Epistemic injustice


Epistemic injustice is unfairness related to knowledge. The first systematic theory of epistemic injustice was introduced in 2007 by British philosopher Miranda Fricker, who coined the term. According to Fricker, there are two kinds of epistemic injustice: testimonial injustice and hermeneutical injustice.

Testimonial injustice

Testimonial injustice is unfairness related to trusting someone's word. An injustice of this kind occurs when someone is ignored or not believed because of their gender, their race or broadly, because of their identity. Fricker gives the example of Londoner Duwayne Brooks, who witnessed the murder of his friend Stephen Lawrence. The police officers who arrived at the scene regarded Brooks with suspicion, a response that was widely criticized. According to an official inquiry, "the officers failed to concentrate upon Mr Brooks and to follow up energetically the information which he gave them.
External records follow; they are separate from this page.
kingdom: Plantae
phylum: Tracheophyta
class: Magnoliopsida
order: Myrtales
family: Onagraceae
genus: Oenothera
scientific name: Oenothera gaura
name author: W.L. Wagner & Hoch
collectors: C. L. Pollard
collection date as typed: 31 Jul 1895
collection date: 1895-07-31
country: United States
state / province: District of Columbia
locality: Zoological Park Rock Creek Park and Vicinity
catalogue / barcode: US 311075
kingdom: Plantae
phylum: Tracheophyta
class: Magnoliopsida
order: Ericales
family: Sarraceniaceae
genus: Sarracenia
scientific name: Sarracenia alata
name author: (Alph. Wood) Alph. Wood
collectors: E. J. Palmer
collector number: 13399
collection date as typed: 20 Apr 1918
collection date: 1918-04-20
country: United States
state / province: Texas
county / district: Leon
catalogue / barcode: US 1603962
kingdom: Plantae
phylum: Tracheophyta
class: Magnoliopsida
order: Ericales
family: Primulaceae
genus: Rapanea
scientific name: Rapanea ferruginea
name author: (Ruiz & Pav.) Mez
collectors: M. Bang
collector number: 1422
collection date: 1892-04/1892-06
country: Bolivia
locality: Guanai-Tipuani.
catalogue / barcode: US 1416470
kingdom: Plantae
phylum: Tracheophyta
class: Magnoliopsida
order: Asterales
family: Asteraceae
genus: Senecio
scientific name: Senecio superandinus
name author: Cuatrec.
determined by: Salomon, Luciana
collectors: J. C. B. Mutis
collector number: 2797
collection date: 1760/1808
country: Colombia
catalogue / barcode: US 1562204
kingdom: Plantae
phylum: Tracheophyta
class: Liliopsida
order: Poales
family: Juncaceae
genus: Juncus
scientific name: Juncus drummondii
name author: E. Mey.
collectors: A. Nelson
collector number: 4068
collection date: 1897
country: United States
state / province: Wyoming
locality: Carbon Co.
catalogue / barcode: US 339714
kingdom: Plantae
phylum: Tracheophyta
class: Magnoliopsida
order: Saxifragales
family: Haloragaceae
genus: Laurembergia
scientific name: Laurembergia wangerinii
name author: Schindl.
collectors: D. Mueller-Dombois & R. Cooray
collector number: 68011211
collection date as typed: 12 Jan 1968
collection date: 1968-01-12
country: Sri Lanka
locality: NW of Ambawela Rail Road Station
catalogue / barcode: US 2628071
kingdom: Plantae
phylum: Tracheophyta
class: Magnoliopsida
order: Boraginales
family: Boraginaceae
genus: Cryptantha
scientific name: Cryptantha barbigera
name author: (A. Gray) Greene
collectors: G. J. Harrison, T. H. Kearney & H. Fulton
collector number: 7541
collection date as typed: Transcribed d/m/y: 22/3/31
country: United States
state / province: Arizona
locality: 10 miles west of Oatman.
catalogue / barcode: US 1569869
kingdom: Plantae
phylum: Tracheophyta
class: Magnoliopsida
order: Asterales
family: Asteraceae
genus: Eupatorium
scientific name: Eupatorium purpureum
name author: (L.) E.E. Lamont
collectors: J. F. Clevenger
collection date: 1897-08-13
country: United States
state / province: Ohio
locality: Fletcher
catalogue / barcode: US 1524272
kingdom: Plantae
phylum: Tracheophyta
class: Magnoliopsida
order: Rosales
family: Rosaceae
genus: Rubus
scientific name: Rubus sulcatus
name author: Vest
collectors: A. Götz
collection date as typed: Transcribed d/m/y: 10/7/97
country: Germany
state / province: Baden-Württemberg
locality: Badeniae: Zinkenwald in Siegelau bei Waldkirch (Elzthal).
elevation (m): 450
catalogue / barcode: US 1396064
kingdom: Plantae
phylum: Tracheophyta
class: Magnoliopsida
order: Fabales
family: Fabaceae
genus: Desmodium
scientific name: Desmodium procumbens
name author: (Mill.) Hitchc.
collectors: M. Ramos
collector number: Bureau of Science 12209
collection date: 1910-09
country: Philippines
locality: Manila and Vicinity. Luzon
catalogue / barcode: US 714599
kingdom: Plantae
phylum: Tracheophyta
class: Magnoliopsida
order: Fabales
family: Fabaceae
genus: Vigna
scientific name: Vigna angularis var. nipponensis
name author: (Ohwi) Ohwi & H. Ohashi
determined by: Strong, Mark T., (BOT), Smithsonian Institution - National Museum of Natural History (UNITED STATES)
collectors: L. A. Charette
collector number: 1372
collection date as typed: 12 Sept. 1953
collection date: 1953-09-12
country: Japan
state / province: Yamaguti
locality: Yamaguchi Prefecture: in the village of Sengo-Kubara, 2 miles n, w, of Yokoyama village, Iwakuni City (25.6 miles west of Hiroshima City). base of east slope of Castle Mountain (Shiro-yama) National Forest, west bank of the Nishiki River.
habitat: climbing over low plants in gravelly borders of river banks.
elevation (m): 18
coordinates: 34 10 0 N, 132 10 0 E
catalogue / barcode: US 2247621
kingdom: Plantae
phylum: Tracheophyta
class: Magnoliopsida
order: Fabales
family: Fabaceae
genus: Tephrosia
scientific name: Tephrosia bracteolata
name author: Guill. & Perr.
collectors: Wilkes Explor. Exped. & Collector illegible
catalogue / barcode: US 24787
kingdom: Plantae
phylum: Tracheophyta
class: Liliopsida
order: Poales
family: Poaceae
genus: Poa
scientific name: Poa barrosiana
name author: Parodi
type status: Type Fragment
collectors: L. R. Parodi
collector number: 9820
Nobody suggested that he should be used in searches of the area, although he knew where the assailants had last been seen. Nobody appears properly to have tried to calm him, or to accept that what he said was true." That is, the police officers failed to view Brooks as a credible witness, in part due to racial bias. According to Fricker, this was a case of testimonial injustice, which occurs when "prejudice causes a hearer to give a deflated level of credibility to a speaker’s word." Testimonial injustice is often accompanied by hermeneutical injustice, to which we now turn.

Hermeneutical injustice

Hermeneutical injustice is injustice related to how people interpret their lives.
To understand this kind of injustice, it is useful to consider a concrete example. In the 1970s, the label "sexual harassment" was introduced to describe something that many people, especially women, had experienced since time immemorial. Imagine the year is 1960, before the label was introduced. Consider a woman who experiences sexual harassment in this year. She may have difficulty putting her experience into words. The difficulty that she faces is no accident. It is due to women's exclusion from full participation in the shaping of the English language. Now imagine it is 1980. The woman may now better understand what has happened to her. However, she may struggle to explain this experience to someone else, because the concept of sexual harassment is not yet well known. The difficulty she faces is, again, no accident. It is due to women's exclusion from equal participation in the institutions and industries devoted to making sense of, describing, and explaining human experiences — such as journalism, publishing, and academia. Miranda Fricker argues that women's unequal participation in the shaping of the categories through which we all understand the world makes some women's lives less intelligible, whether to themselves or to others. What is true of women here is also true of other marginalized groups.
Hermeneutical injustice occurs when someone's experiences are not well understood — by themselves or by others — because these experiences do not fit any concepts known to them, due to the historic exclusion of some groups of people from activities, such as scholarship and journalism, that shape which concepts become well known.

Further developments

Other scholars have expanded what the term "epistemic injustice" includes. These contributions have included naming kinds of epistemic injustice such as epistemic oppression, epistemic exploitation, silencing as testimonial quieting and as testimonial smothering, contributory injustice, distributive epistemic injustice, and epistemic trust injustice. José Medina has advocated for an account of epistemic injustice that incorporates more voices and pays attention to context and the relationships at play. Elizabeth S. Anderson has argued that attention should be given to the structural causes and structural remedies of epistemic injustice. A closely related literature on epistemologies of ignorance has also been developing, which has included the identification of overlapping concepts such as white ignorance and willful hermeneutical ignorance.
Kristie Dotson has warned that some definitions that could leave out important contributions to the ongoing discussion around epistemic injustice. Gaile Pohlhaus Jr. has replied that the concept should therefore be considered an open one, and many different approaches to the concept should be considered.

History

The term "epistemic injustice" was not coined until 2007, but Vivian May has argued Sojourner Truth in the 1860s and Anna Julia Cooper in the 1890s anticipated the concept in claiming that Black women are denied full and equal recognition as knowers. Pohlhaus Jr. points to Gayatri Chakrovorty Spivak's 1988 essay Can the Subaltern Speak? as another anticipation. In that essay, Spivak describes what she calls epistemic violence occurring when subaltern persons are prevented from speaking for themselves about their own interests because of others claiming to know what those interests are.
In 2017, the Routledge Handbook of Epistemic Injustice was published, compiling chapters addressing both the theoretical work on the concept and efforts to apply that theory to practical case studies.
The term "epistemic injustice" has also been used by Rajeev Bhargava, an Indian political theorist, to describe how colonized groups were wronged when colonizing powers replaced or in some other way negatively impacted the concepts and categories that colonized groups used to understand themselves and the world.